EXERCISE DATA Start Marker

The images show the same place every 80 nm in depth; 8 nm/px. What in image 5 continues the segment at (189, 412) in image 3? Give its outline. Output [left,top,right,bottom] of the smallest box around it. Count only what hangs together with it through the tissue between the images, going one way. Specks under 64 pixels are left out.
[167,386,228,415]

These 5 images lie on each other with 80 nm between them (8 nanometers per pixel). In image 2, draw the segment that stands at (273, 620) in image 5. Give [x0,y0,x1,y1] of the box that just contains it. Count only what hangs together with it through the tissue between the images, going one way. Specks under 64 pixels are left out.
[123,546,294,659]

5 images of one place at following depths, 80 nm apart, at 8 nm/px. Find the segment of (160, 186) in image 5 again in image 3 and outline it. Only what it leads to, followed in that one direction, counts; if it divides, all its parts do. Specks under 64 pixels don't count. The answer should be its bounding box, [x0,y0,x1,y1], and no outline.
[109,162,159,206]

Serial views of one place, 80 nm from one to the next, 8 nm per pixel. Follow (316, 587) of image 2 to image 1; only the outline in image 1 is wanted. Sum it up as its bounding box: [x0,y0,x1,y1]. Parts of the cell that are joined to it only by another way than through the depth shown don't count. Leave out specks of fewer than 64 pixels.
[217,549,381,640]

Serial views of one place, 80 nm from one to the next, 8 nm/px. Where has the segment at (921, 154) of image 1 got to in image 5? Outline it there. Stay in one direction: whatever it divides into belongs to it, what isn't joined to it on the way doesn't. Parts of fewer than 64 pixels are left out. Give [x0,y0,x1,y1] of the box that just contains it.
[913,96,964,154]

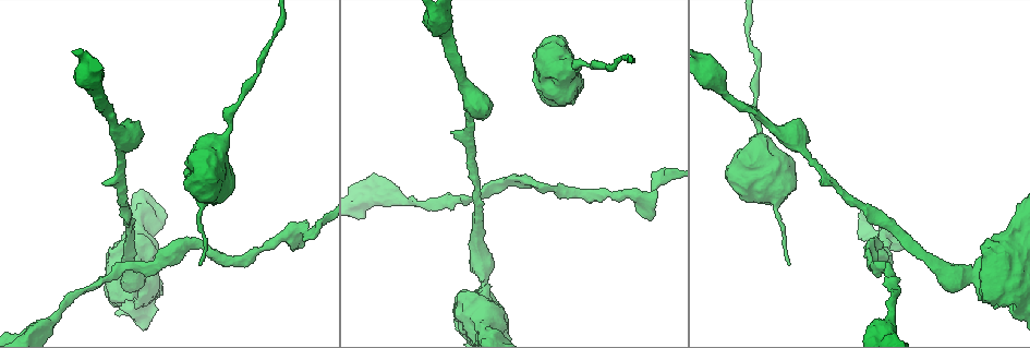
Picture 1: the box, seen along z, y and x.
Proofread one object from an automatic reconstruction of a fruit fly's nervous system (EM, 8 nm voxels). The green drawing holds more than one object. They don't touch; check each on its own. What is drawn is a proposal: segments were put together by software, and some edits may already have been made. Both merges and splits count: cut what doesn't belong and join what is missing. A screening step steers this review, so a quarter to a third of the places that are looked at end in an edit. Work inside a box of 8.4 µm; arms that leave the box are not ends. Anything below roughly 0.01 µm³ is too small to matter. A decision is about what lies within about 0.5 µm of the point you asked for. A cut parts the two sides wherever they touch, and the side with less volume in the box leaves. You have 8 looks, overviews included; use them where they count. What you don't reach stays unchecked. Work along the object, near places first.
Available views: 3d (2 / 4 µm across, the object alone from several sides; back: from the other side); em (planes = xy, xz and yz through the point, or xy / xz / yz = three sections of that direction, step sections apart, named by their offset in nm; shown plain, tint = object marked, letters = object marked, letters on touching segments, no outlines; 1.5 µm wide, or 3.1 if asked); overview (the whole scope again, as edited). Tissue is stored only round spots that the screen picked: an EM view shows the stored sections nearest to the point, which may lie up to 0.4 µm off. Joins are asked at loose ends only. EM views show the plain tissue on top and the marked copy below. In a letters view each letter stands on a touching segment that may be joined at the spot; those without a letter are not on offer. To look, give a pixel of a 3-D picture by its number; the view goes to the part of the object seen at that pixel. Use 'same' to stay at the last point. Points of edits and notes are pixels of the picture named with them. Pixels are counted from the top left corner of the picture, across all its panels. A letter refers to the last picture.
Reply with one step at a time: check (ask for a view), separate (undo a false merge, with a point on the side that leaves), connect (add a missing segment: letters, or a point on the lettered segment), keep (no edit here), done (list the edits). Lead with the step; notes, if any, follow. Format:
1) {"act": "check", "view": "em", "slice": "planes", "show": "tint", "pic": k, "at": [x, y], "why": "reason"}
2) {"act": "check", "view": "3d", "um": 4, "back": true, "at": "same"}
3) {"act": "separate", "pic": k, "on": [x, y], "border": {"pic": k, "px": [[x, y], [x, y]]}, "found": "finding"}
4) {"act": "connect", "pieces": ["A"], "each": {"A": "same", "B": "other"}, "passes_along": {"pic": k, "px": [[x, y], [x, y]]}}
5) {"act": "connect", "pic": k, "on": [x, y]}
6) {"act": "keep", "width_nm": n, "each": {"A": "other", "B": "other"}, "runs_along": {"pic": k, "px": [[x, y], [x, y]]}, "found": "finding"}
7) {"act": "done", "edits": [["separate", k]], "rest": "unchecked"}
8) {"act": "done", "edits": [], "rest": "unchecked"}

{"act": "check", "view": "3d", "um": 2, "pic": 1, "at": [820, 181], "why": "an open end"}

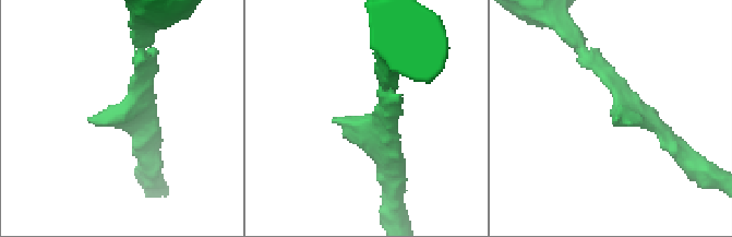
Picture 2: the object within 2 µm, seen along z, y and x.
{"act": "check", "view": "em", "slice": "yz", "step": 8, "show": "letters", "pic": 2, "at": [613, 118]}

EXERCISE DATA End Marker

Each line above is to be transcribed exactly, though its pictures are not.

The images show the same place every 80 nm in depth; 8 nm/px. What in image 5 continues the segment at (189, 412) in image 3? Give its outline. Output [left,top,right,bottom] of the smallest box around it. Count only what hangs together with it through the tissue between the images, going one way. Specks under 64 pixels are left out.
[167,386,228,415]

These 5 images lie on each other with 80 nm between them (8 nanometers per pixel). In image 2, draw the segment that stands at (273, 620) in image 5. Give [x0,y0,x1,y1] of the box that just contains it. Count only what hangs together with it through the tissue between the images, going one way. Specks under 64 pixels are left out.
[123,546,294,659]

5 images of one place at following depths, 80 nm apart, at 8 nm/px. Find the segment of (160, 186) in image 5 again in image 3 and outline it. Only what it leads to, followed in that one direction, counts; if it divides, all its parts do. Specks under 64 pixels don't count. The answer should be its bounding box, [x0,y0,x1,y1], and no outline.
[109,162,159,206]

Serial views of one place, 80 nm from one to the next, 8 nm per pixel. Follow (316, 587) of image 2 to image 1; only the outline in image 1 is wanted. Sum it up as its bounding box: [x0,y0,x1,y1]. Parts of the cell that are joined to it only by another way than through the depth shown don't count. Leave out specks of fewer than 64 pixels.
[217,549,381,640]

Serial views of one place, 80 nm from one to the next, 8 nm/px. Where has the segment at (921, 154) of image 1 got to in image 5? Outline it there. Stay in one direction: whatever it divides into belongs to it, what isn't joined to it on the way doesn't. Parts of fewer than 64 pixels are left out. Give [x0,y0,x1,y1] of the box that just contains it.
[913,96,964,154]

Picture 1: the box, seen along z, y and x.
Proofread one object from an automatic reconstruction of a fruit fly's nervous system (EM, 8 nm voxels). The green drawing holds more than one object. They don't touch; check each on its own. What is drawn is a proposal: segments were put together by software, and some edits may already have been made. Both merges and splits count: cut what doesn't belong and join what is missing. A screening step steers this review, so a quarter to a third of the places that are looked at end in an edit. Work inside a box of 8.4 µm; arms that leave the box are not ends. Anything below roughly 0.01 µm³ is too small to matter. A decision is about what lies within about 0.5 µm of the point you asked for. A cut parts the two sides wherever they touch, and the side with less volume in the box leaves. You have 8 looks, overviews included; use them where they count. What you don't reach stays unchecked. Work along the object, near places first.
Available views: 3d (2 / 4 µm across, the object alone from several sides; back: from the other side); em (planes = xy, xz and yz through the point, or xy / xz / yz = three sections of that direction, step sections apart, named by their offset in nm; shown plain, tint = object marked, letters = object marked, letters on touching segments, no outlines; 1.5 µm wide, or 3.1 if asked); overview (the whole scope again, as edited). Tissue is stored only round spots that the screen picked: an EM view shows the stored sections nearest to the point, which may lie up to 0.4 µm off. Joins are asked at loose ends only. EM views show the plain tissue on top and the marked copy below. In a letters view each letter stands on a touching segment that may be joined at the spot; those without a letter are not on offer. To look, give a pixel of a 3-D picture by its number; the view goes to the part of the object seen at that pixel. Use 'same' to stay at the last point. Points of edits and notes are pixels of the picture named with them. Pixels are counted from the top left corner of the picture, across all its panels. A letter refers to the last picture.
Reply with one step at a time: check (ask for a view), separate (undo a false merge, with a point on the side that leaves), connect (add a missing segment: letters, or a point on the lettered segment), keep (no edit here), done (list the edits). Lead with the step; notes, if any, follow. Format:
1) {"act": "check", "view": "em", "slice": "planes", "show": "tint", "pic": k, "at": [x, y], "why": "reason"}
2) {"act": "check", "view": "3d", "um": 4, "back": true, "at": "same"}
3) {"act": "separate", "pic": k, "on": [x, y], "border": {"pic": k, "px": [[x, y], [x, y]]}, "found": "finding"}
4) {"act": "connect", "pieces": ["A"], "each": {"A": "same", "B": "other"}, "passes_along": {"pic": k, "px": [[x, y], [x, y]]}}
5) {"act": "connect", "pic": k, "on": [x, y]}
6) {"act": "keep", "width_nm": n, "each": {"A": "other", "B": "other"}, "runs_along": {"pic": k, "px": [[x, y], [x, y]]}, "found": "finding"}
7) {"act": "done", "edits": [["separate", k]], "rest": "unchecked"}
8) {"act": "done", "edits": [], "rest": "unchecked"}

{"act": "check", "view": "3d", "um": 2, "pic": 1, "at": [820, 181], "why": "an open end"}

Picture 2: the object within 2 µm, seen along z, y and x.
{"act": "check", "view": "em", "slice": "yz", "step": 8, "show": "letters", "pic": 2, "at": [613, 118]}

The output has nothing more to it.